When building machine learning systems, it’s common to take a model pre-trained on a large dataset and fine-tune it on a smaller target dataset. This allows the model to adapt its learned features to the new data.
However, naively fine-tuning all the model’s parameters can cause overfitting, since the target data is limited.
In a new paper, researchers from Stanford explore an intriguing technique they call “surgical fine-tuning” to address this challenge. The key insight is that fine-tuning just a small, contiguous subset of a model’s layers is often sufficient for adapting to a new dataset.
In fact, they show across 7 real-world datasets that surgical fine-tuning can match or even exceed the performance of fine-tuning all layers.

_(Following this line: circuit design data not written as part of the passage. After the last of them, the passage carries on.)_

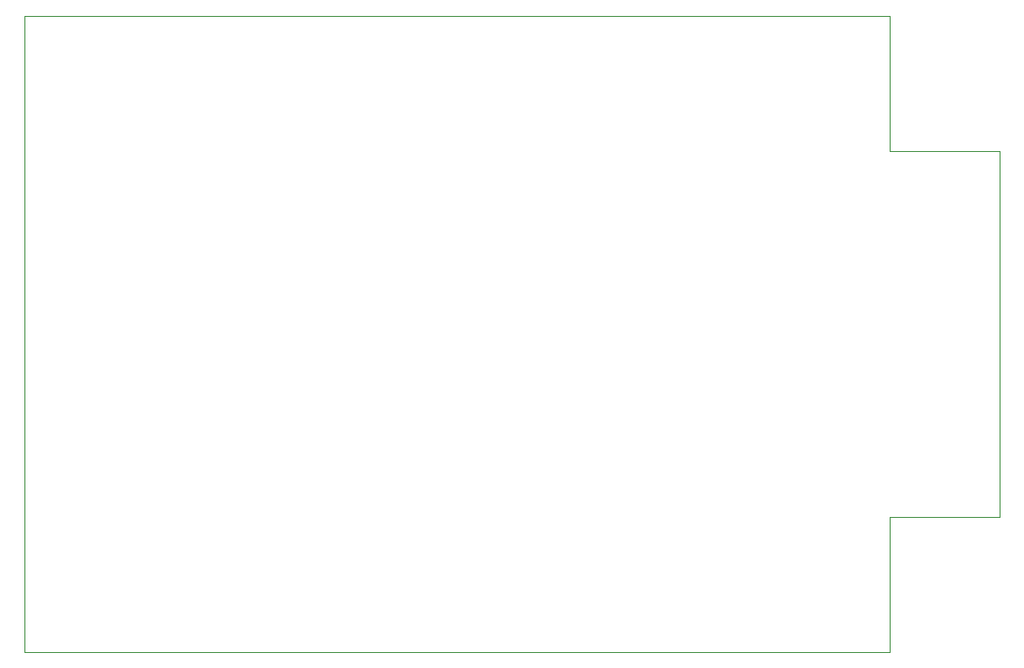
<source format=gm1>
%TF.GenerationSoftware,KiCad,Pcbnew,(5.1.7-0-10_14)*%
%TF.CreationDate,2021-01-04T14:16:26+09:00*%
%TF.ProjectId,rotomdriver,726f746f-6d64-4726-9976-65722e6b6963,rev?*%
%TF.SameCoordinates,Original*%
%TF.FileFunction,Profile,NP*%
%FSLAX46Y46*%
G04 Gerber Fmt 4.6, Leading zero omitted, Abs format (unit mm)*
G04 Created by KiCad (PCBNEW (5.1.7-0-10_14)) date 2021-01-04 14:16:26*
%MOMM*%
%LPD*%
G01*
G04 APERTURE LIST*
%TA.AperFunction,Profile*%
%ADD10C,0.050000*%
%TD*%
G04 APERTURE END LIST*
D10*
X87884000Y-12192000D02*
X87884000Y-45212000D01*
X77978000Y-12192000D02*
X87884000Y-12192000D01*
X77978000Y0D02*
X77978000Y-12192000D01*
X0Y0D02*
X77978000Y0D01*
X0Y-57404000D02*
X0Y0D01*
X77978000Y-57404000D02*
X0Y-57404000D01*
X77978000Y-45212000D02*
X77978000Y-57404000D01*
X87884000Y-45212000D02*
X77978000Y-45212000D01*
M02*

</source>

Intriguingly, they find that the optimal set of layers to fine-tune depends systematically on the type of distribution shift between the initial and target datasets.
For example, on image corruptions, which can be seen as an input-level shift, fine-tuning only the first layer performs best.
On the other hand, for shifts between different subpopulations of the same classes, tuning the middle layers is most effective. And for label flips, tuning just the last layer works best.
The researchers explain this phenomena using the idea that different types of distribution shifts only require modifying certain portions of a model.
By selectively fine-tuning, surgical tuning prevents unnecessary changes to other parts of the network, avoiding overfitting.
This insight is supported by theoretical analysis of simplified 2-layer networks.
Overall, surgically fine-tuning a subset of layers is a simple but effective technique to adapt pre-trained models.
The surprising finding that the optimal layers depend on the shift type sheds new light on how neural networks learn and adapt.
In the future, automatically determining the right layers to tune can make transfer learning even more powerful.